## Task to complete:
Count how many lines in the material below contain the word "series". Reply with that number alone.

## Data extracts:
----------------------------------------
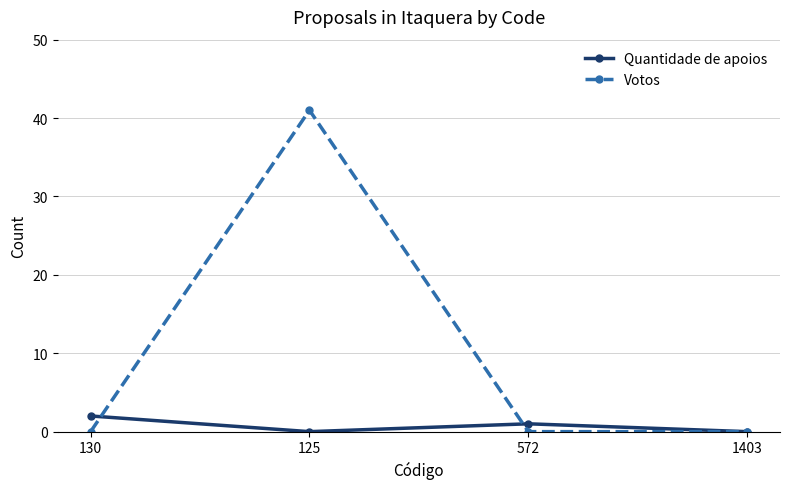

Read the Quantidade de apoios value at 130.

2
----------------------------------------
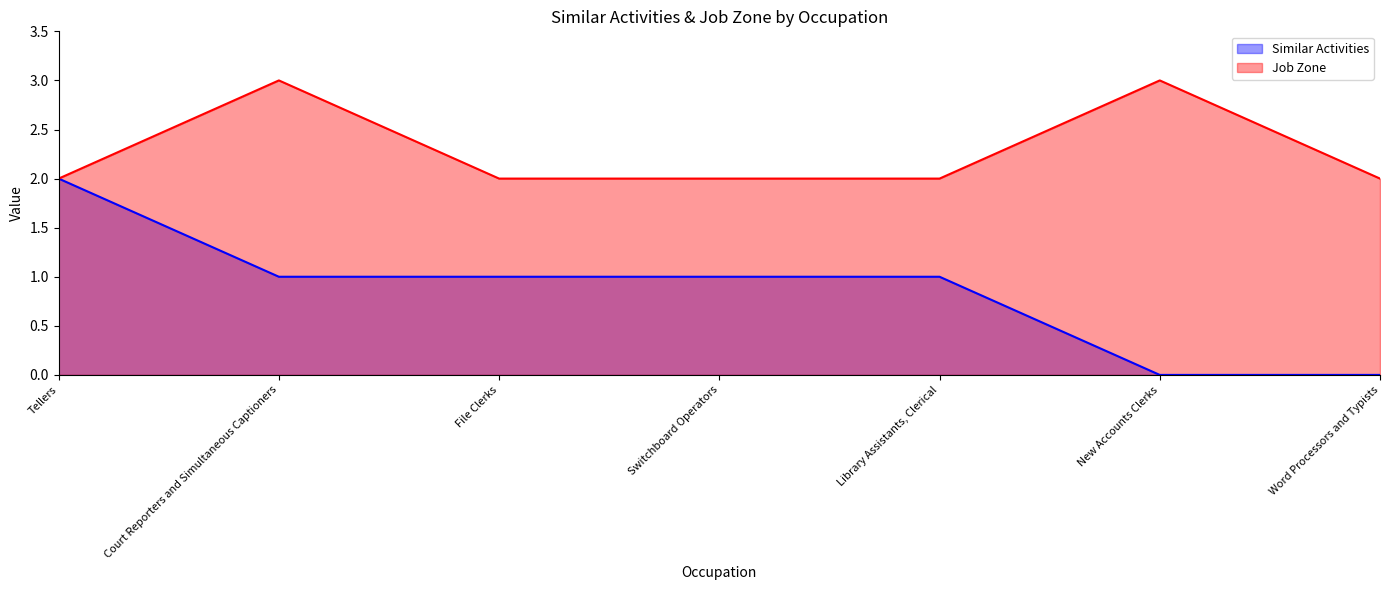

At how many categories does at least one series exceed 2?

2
----------------------------------------
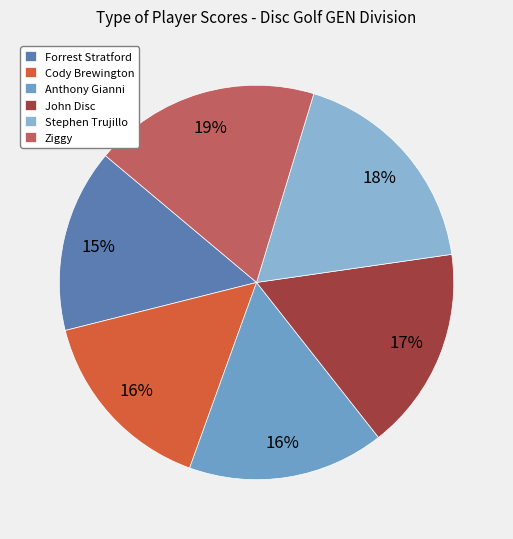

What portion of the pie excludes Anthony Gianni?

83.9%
----------------------------------------
## Task answer:
1